WHAT TO PRODUCE — Gather every line in the records that contains the word "pengamanan".

== Segment start ==

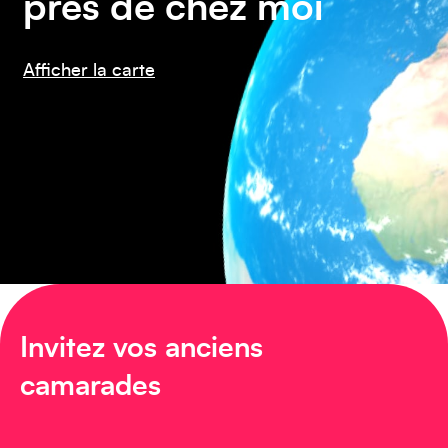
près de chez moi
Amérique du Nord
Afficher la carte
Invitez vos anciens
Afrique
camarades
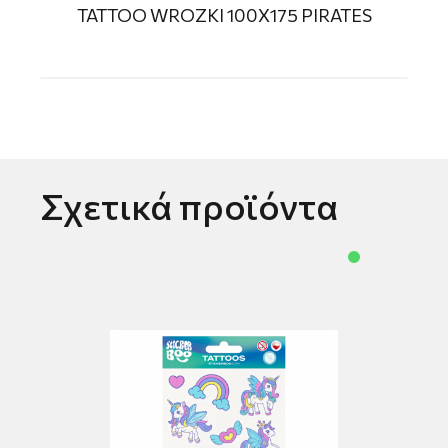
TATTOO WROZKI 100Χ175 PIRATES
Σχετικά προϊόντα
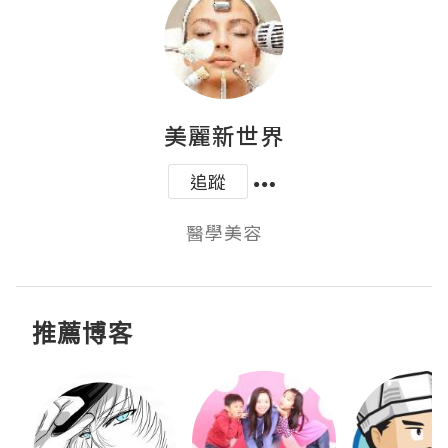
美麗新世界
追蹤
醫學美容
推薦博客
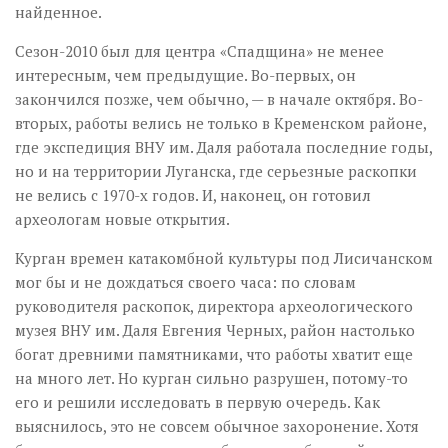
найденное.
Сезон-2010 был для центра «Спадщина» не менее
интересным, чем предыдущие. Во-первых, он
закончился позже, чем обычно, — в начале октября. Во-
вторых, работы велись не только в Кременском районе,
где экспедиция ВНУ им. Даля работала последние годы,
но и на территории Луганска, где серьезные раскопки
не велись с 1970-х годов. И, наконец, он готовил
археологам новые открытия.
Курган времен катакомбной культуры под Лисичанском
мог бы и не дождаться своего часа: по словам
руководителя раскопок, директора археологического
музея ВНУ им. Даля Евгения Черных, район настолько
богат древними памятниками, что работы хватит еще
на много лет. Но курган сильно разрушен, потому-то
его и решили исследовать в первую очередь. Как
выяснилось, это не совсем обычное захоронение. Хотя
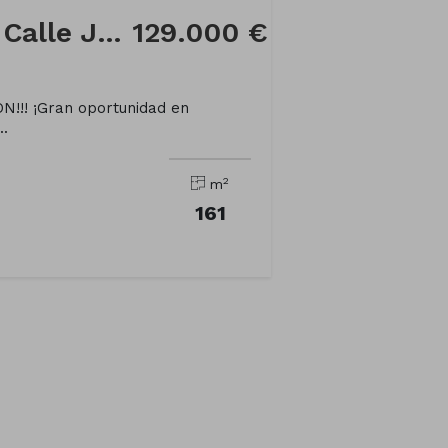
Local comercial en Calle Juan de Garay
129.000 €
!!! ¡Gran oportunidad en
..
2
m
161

== Segment end ==
== Segment start ==

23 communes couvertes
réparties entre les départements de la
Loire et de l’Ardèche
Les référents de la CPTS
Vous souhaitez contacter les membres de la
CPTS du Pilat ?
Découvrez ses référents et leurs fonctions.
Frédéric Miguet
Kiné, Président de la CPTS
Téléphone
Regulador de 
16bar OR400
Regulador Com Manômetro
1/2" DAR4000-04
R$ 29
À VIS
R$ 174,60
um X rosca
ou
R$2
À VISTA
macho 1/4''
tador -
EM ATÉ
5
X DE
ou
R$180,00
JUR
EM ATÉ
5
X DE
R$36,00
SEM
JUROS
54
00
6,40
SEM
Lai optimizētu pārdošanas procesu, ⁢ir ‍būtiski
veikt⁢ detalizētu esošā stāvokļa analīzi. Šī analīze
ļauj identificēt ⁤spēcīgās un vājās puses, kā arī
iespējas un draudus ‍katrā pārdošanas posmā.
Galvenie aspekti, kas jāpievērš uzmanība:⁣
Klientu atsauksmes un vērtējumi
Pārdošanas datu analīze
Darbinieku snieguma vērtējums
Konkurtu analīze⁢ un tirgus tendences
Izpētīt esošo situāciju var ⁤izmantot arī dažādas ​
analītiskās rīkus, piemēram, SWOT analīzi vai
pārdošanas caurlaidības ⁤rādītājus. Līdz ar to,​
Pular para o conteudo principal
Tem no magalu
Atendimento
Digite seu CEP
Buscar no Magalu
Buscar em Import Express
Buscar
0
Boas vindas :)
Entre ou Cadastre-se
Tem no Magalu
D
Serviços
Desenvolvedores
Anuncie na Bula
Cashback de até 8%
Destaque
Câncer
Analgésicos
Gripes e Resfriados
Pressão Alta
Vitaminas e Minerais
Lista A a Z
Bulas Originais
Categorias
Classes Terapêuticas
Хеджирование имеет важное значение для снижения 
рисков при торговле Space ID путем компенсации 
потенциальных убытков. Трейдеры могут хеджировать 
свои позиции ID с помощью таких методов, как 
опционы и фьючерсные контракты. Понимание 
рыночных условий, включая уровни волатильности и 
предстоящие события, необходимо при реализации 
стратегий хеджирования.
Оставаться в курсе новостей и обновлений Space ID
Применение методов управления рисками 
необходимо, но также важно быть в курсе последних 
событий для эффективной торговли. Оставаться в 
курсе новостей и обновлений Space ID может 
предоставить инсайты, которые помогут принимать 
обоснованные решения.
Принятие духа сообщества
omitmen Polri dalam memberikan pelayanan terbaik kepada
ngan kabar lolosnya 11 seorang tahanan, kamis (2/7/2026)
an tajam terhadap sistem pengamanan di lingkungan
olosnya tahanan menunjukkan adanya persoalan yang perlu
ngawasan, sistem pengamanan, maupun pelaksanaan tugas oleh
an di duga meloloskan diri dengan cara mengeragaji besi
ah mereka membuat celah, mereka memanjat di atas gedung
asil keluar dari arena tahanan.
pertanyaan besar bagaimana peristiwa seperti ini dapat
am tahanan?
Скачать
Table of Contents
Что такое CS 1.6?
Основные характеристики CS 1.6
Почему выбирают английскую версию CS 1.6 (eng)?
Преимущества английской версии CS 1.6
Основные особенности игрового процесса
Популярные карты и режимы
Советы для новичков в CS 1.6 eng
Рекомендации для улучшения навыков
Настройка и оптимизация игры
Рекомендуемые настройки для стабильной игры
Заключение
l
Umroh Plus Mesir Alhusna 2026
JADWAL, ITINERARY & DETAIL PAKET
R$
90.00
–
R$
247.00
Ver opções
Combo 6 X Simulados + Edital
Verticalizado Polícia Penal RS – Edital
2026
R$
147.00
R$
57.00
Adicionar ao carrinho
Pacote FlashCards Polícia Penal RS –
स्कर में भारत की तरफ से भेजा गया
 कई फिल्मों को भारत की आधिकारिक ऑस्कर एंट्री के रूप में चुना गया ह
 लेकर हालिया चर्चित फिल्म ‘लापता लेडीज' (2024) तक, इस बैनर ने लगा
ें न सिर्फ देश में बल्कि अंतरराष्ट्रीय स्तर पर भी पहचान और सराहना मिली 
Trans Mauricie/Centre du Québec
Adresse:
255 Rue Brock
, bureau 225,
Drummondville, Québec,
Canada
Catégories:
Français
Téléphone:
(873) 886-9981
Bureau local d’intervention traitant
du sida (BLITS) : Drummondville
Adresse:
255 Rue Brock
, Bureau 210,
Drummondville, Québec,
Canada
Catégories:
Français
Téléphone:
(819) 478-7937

== Segment end ==
== Segment start ==

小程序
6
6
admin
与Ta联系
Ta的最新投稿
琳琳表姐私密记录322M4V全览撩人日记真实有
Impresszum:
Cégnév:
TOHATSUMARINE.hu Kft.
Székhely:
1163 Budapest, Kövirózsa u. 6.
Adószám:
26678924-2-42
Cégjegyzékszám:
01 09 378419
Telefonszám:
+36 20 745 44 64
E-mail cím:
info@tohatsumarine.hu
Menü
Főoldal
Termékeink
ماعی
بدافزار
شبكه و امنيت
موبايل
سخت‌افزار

== Segment end ==

TASK RESULT —
an tajam terhadap sistem pengamanan di lingkungan
ngawasan, sistem pengamanan, maupun pelaksanaan tugas oleh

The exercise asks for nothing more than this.